# Foreign earned income tax worksheet... does not compute.



## TKarrade

So I'm 98% done with filing my 2011 taxes and I'm trying to make sense of the Foreign Earned Income Tax worksheet I need to use for line 44.

Background: I am married, and my wife was in Japan for part of 2011 working as a teacher. She met the physical presence test for being out of the country for 330+ days so that's fine and we did form 2555 for 2010 and I'm doing it again for 2011. 

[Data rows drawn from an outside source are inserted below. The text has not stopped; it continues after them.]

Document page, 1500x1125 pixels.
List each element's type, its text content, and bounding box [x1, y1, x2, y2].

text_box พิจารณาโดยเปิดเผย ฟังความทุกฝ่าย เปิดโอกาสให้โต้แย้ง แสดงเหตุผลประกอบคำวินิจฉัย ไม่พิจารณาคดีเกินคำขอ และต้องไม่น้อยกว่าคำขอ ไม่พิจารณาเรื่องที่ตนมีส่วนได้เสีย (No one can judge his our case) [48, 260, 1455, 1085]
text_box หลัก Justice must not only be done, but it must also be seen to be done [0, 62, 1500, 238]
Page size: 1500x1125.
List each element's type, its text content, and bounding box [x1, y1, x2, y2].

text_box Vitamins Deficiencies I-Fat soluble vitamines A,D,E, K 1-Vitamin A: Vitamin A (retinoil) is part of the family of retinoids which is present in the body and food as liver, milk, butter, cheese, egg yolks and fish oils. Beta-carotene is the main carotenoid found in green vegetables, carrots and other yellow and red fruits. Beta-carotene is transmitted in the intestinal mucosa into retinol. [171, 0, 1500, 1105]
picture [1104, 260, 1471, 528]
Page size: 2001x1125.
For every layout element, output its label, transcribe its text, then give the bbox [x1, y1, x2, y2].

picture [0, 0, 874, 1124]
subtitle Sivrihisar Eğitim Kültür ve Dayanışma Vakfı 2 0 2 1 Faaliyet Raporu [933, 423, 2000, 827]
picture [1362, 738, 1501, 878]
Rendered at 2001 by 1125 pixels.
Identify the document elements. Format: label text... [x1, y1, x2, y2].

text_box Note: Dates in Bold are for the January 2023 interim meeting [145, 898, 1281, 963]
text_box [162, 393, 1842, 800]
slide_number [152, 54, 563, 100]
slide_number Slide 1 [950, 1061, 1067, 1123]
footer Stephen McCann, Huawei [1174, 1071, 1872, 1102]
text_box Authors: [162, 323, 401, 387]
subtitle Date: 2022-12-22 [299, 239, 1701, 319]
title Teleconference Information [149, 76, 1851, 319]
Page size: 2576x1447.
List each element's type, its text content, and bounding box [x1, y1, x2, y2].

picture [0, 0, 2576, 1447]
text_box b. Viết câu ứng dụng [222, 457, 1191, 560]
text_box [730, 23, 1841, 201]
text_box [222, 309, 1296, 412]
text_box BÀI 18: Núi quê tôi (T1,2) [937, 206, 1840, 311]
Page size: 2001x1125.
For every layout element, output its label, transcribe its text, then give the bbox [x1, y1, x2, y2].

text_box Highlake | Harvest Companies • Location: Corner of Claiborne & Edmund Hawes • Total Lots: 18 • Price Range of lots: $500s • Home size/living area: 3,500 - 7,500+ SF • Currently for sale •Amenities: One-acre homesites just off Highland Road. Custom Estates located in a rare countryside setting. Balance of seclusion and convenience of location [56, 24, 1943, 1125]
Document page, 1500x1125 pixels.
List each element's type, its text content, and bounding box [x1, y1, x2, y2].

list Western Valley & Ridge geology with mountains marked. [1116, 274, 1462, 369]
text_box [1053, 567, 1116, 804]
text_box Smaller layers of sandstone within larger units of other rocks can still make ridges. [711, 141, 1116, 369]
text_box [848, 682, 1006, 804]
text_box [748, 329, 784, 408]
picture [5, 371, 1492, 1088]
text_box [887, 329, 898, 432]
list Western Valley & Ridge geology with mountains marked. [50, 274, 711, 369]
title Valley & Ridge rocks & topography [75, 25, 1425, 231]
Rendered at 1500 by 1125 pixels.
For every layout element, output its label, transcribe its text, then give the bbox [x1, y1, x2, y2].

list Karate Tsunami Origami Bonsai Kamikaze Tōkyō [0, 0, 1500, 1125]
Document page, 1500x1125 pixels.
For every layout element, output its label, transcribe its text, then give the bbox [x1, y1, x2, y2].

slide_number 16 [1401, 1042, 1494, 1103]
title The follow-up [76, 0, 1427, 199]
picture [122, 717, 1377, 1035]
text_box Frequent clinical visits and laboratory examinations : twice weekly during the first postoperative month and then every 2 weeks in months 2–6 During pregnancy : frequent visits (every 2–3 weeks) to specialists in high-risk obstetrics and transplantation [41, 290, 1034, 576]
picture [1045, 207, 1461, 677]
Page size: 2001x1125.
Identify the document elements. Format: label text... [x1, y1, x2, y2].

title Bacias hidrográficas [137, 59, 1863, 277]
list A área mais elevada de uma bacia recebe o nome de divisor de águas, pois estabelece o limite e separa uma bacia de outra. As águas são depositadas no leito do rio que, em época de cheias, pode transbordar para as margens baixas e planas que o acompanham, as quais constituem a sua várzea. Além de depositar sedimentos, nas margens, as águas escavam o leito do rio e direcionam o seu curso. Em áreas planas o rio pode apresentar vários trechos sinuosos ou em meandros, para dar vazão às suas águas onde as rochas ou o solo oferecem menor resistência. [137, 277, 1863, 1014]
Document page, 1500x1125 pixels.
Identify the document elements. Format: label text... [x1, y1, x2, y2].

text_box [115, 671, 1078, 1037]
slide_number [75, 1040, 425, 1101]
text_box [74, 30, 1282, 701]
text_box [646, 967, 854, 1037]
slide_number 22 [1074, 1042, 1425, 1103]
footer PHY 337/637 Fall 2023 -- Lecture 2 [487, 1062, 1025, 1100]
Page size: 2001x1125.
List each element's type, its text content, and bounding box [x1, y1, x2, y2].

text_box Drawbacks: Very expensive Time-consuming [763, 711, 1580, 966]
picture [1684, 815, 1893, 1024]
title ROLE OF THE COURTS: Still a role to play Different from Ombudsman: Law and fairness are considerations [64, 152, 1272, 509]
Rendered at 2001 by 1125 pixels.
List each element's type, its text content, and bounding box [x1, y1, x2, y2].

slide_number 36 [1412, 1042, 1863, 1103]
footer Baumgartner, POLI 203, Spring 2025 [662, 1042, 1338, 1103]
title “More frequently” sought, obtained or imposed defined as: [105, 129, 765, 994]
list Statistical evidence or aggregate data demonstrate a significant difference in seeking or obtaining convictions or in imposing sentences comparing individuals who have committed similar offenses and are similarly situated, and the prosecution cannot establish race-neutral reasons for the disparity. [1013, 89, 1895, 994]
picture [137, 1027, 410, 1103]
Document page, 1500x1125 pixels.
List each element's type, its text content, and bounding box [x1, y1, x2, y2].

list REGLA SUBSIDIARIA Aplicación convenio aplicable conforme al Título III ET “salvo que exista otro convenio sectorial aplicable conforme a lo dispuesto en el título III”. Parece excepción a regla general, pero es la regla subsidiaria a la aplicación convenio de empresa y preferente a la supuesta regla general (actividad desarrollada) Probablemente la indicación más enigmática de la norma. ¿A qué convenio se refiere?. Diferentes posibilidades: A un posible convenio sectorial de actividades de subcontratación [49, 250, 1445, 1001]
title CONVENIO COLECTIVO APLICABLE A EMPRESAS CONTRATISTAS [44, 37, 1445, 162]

Here's the the form is telling me to do: 
For 2011 our 1040 line 43 is showing* 52,656*
The amount on form 2555 is* 25,755*
Line 3 would then be *78,411*

So the tax on line 3 according to the tax tables is* 11,856.* 

Next we figure out the tax on line 2... according to the tax tables the tax we didn't have to pay on the 25,755 is *3,016.*

Then subtract line 5, from line 4 and you get the estimated tax I should pay, at *8,840*.

Here's where I want to point out a problem. The first value of 11,856 was based on a 25% tax bracket. The second value of 3,016 is based on a 15% tax bracket if we use the standard tables. That doesn't seem right to me. I understand that the government wants to tax me at a rate that matches my income, but shouldn't that also apply to the deduction calculation? 

If we would have made that extra 25,755 in the US, the taxes we would have paid would have been* 6,438* on that income, not the *3,016* that the table indicates. Am I missing something here?

I'm still getting a refund but it seems like there should be another way to calculate the liability if the foreign income is pushing you around between tax brackets.


----------



## TKarrade

Correction.

If we would have made that 25,755 in the US....

The first 16,343 of the 25,755 would have been taxed at 15%, which is a tax of *2,451.*
The remaining 9,412 would have been taxed at 25% which is a tax of *2,353.*

This means that the tax we didn't have to pay on the foreign income is *4,804. * Still higher than the form indicates.


----------



## Bevdeforges

It has changed in recent years, but what you pay in taxes when taking the FEIE is the difference between what you would have paid on your whole taxable income (without taking the FEIE) and the tax on the FEIE portion that you excluded.

In other words, they exclude the lower rated tax and leave you paying the upper bracket on the "excess." 

Cheer up - in Belgium the tax system is designed so that all your deductions come out of the lower brackets, so you wind up only paying the highest bracket on down. (Tricky to explain - but a very interesting way to do things!)
Cheers,
Bev


----------